I was, more or less, an adult in the early 1990s and many of my adult personality traits had clicked into place – for example, my pathological aversion to filth and clutter. Other traits, however, had remained intact since childhood – like my severe allergy to mold.

To put it another way, cleaning out that basement was hell. By the end of the day, I was filthy, sneezing, coughing, wheezing, sweating, bleeding, and discovering new and exciting uses for the F-word. My fondness for my grandparents — which was never all that fond to begin with — easily devolved into a sweaty, squinty-eyed hatred.

Oh, how I hated, hated, hated them – and unlike Grandma’s hatred for Mom, I knew exactly where my hate came from. Why would anyone hang on to so much worthless crap? What kind of monsters would subject their own grandchild to such an exhausting, moist, mold-encrusted torture?
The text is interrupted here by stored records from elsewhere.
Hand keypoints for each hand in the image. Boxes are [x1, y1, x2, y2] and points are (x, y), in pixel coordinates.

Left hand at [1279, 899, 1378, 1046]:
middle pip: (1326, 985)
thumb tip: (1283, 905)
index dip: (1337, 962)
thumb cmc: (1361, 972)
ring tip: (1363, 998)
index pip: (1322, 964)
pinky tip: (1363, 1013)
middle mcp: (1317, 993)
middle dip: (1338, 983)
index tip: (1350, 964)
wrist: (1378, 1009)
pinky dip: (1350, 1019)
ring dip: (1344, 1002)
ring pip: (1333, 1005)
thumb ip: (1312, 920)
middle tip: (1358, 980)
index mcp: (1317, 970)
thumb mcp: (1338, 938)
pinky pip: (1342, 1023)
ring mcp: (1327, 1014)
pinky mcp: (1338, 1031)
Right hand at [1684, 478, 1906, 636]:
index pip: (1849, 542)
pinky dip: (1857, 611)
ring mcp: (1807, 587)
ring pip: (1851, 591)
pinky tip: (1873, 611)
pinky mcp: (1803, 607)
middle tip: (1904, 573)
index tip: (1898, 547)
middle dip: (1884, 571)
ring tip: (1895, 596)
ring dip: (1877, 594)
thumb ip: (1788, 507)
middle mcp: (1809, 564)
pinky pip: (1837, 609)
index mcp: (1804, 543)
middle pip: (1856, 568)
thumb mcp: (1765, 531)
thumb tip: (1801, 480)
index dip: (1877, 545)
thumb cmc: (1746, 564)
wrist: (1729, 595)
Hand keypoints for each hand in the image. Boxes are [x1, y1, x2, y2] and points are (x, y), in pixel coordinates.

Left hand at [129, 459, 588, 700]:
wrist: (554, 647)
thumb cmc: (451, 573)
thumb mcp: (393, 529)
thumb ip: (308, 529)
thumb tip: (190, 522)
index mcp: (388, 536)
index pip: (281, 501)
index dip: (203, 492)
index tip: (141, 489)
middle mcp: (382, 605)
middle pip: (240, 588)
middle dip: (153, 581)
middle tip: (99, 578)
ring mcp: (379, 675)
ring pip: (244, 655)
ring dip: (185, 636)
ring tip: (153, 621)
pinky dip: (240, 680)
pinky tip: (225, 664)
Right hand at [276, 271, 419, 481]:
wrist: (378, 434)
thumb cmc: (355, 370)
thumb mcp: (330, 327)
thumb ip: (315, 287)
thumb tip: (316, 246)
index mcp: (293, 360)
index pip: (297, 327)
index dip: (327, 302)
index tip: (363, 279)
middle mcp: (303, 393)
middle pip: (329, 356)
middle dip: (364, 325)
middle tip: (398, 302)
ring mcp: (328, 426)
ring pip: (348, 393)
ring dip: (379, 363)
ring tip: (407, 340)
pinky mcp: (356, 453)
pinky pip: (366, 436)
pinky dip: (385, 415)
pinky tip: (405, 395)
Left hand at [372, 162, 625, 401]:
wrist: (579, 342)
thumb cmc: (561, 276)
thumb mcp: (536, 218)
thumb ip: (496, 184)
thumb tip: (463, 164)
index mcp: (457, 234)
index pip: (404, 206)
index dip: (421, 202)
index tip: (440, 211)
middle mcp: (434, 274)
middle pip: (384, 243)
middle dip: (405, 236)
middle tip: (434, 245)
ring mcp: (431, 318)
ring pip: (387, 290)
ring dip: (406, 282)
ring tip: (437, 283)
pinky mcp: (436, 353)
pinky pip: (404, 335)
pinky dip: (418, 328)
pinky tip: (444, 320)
I’m much older now. The hate is gone. My views toward my grandparents have mellowed considerably. More importantly, that terrible basement cleaning experience has turned me into a wiser man.

The other day, as I sat on my bed reading, my son entered the room and started rooting through my end table drawers.

“What are you looking for?” I asked.

“Oh, nothing. Just looking.”

So I read and he rummaged. After about ten minutes he slammed the last drawer shut and expelled a little, disappointed sigh.

“What’s the matter?”

“You don’t have interesting junk,” he said.

“You bet your butt, I don’t,” I said with pride. “And someday you’re gonna thank me.”